This year, the Australian Human Resources Institute is turning 75. CEO Lyn Goodear tells the tale of its humble beginnings, highlighting three significant years in particular.
This year, 2018, commemorates AHRI’s 75th year. The year of AHRI’s birth, 1943, saw a group of industrial welfare officers in the Victorian and NSW Department of Labour and National Service working against a background of gloom during Hitler’s war. Though the institute has faced some difficult times since, I can happily say that I don’t see our narrative as one punctuated by successive problematic stories.
Even in that tumultuous time during the 1940s, those officers had turned their minds to the question of motivating a largely female workforce to contribute to the war effort when able-bodied men were fighting in far-away places. The same officers were also determined to plan for a workforce that included the return of men when the war ended. They were the beginning of what is now the Australian HR Institute.
In that spirit of national interest and restrained optimism, the AHRI narrative I see most strikingly includes stories that, taken together, amount to measured but steady achievement. After three state-based iterations tracing back to 1943 in an unbroken line, the inaugural national president, Jim Bailey, announced in 1992 the unveiling of a national body signified by a logo suggesting unity, a logo which remained unchanged for 24 years until 2016.
By then the national character of AHRI was well established, but what was not so well established was the call that Jim Bailey’s successor made in 1994. I refer to Graeme Andrewartha’s prompt to members that the institute needed to recognise the larger responsibility “not just to our members, but to the employers in our members’ firms and the wider community”.
Andrewartha was talking about what all occupational groups are expected to do in order to be regarded as reputable professions. They must assure those who employ their services that the profession has in place safeguards that protect the public from people coming in off the street and claiming to act in the name of the profession, but without appropriate indicators of competence in terms of knowledge, skill and professional behaviours.
It took twenty-one years to properly realise Andrewartha’s call. It finally came about at the annual strategy planning sessions for 2015, at which the combined voices of AHRI’s elected state council presidents, board members and executive agreed to draw a line in the sand and do what was required to establish a robust postgraduate-level standard of practice and an independent certifying body to oversee the standard.
If I had to point to the calendar years that signify critical milestones of the HR profession over the 75 years of AHRI serving the profession in Australia, I would name the three years 1943, 1992 and 2015.

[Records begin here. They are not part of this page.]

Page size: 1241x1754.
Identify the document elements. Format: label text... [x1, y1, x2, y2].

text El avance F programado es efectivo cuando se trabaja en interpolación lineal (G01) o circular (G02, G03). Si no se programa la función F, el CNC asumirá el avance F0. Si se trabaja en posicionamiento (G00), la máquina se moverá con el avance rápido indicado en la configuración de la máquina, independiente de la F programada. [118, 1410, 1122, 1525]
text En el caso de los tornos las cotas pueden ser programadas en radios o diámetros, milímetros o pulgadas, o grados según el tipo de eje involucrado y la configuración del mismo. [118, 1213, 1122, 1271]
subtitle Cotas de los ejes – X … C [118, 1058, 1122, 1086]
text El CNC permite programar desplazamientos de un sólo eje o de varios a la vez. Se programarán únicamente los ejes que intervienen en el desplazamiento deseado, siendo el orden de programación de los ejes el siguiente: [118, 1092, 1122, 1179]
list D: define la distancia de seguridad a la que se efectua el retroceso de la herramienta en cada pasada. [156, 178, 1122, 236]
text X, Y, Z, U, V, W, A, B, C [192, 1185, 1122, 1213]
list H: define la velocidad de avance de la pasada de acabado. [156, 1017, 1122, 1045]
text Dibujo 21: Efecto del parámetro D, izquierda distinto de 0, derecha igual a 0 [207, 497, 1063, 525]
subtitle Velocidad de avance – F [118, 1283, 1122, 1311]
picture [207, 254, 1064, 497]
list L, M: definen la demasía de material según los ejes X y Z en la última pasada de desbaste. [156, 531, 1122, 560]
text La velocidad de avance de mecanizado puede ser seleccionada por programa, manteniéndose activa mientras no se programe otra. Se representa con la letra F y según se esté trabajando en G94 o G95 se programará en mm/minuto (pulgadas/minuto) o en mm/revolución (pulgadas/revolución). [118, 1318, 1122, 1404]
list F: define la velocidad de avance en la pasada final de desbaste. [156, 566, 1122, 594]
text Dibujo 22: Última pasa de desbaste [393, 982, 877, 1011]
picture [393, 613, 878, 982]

The last of those takes us to where we are now with real momentum happening in HR certification and fulfils the promise of 1994 to regulate ourselves and accept responsibility for supplying business with highly credentialed HR professionals.
If AHRI were a shop we would emblazon the window with a sign that says: “Established 1943”.
We aren’t a shop, of course, but we are privileged to be servicing a vital profession and we look forward to seeing its practitioners prosper and be proud of the legacy they leave to future generations.